Прислужник снова исчез, а Петрович, с натугой подняв кувшин, плеснул в кружки.
– Снимем пробу, друг мой, но усердствовать не будем. Пахнет неплохо... – Он сделал глоток. – Пожалуй, не хуже, чем в миссию привезли. Как считаешь?
Но Эрик, будто зачарованный, смотрел на рисунок, склоняя голову то к левому, то к правому плечу. Его пост атташе по культуре обрел внезапно цель и смысл. Найти бы только этого Ххешуша!
Стукнула дверь. В зал вошли три хаптора, довольно щуплых по местным понятиям, одетых небрежно, но ярко: хламиды из синих и красных полос, на рогах – матерчатые колпаки, пояса желтые, и к ним подвешены приборы связи в затейливых чехлах. Расположившись в углу, они уставились на землян. Потом дружно расчехлили приборчики, потыкали в них когтями и начали что-то тихо бормотать.
Дверь снова хлопнула. Новый посетитель оказался невысоким, всего-то метра два, зато мускулистым и плечистым, и в одеянии вполне пристойном: широкая коричневая рубаха до колен, кожаный пояс, бронзовые чашки на рогах.

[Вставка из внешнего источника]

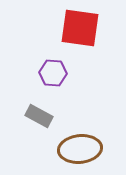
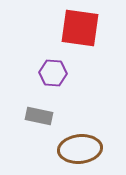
gray rectangle: rotated 16 degrees counterclockwise
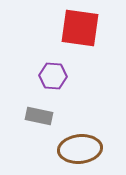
purple hexagon: moved 3 px down
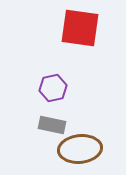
purple hexagon: moved 12 px down; rotated 16 degrees counterclockwise
gray rectangle: moved 13 px right, 9 px down
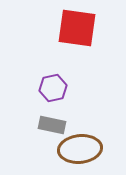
red square: moved 3 px left
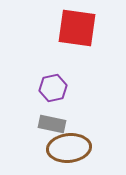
gray rectangle: moved 1 px up
brown ellipse: moved 11 px left, 1 px up
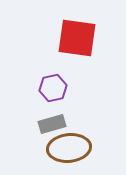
red square: moved 10 px down
gray rectangle: rotated 28 degrees counterclockwise
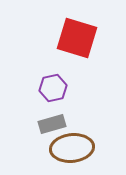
red square: rotated 9 degrees clockwise
brown ellipse: moved 3 px right
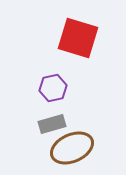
red square: moved 1 px right
brown ellipse: rotated 18 degrees counterclockwise
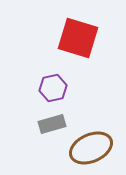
brown ellipse: moved 19 px right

Он устроился за столом, что был ближе к арке.
– Ну, приступим по-серьезному, – сказал Петрович, наполняя кружки до верха. – Пока Хрена нет, выпьем за твою удачу, Эрик. Все же нашелся здесь свой Карл Брюллов!
– Почему Брюллов?
– Он тоже лошадей рисовал, – пояснил Абалаков, и они выпили.
На лестнице загомонили, затопотали. Дверь уже не стучала, лишь мерно поскрипывали петли. Вошли сразу пятеро, за ними – еще двое, потом семь или восемь, кто в разноцветных ярких хламидах, кто в шортах, кто в нищенском тряпье. Первым повезло устроиться за аркой, прочие опускались на лавки у длинного стола, но к мускулистому в коричневом никто не подсел. Шахут’гра метался с кувшинами и кружками, таскал выпивку клиентам и делал успокоительные жесты инопланетным тэд’шо – мол, жарится ваша хашказа, скоро принесу.
– Хитрый парень, – заметил Петрович, скосив глаза на прислужника. – Держу пари, что он связался с двумя-тремя приятелями и сообщил, кто у него в гостях... Ну а приятели дальше передали, вот публика и набежала, чтобы на нас поглазеть. Думаю, все тут мазилы, кроме того плечистого в коричневом. Этот на художника не похож. Наверняка искусствовед в штатском.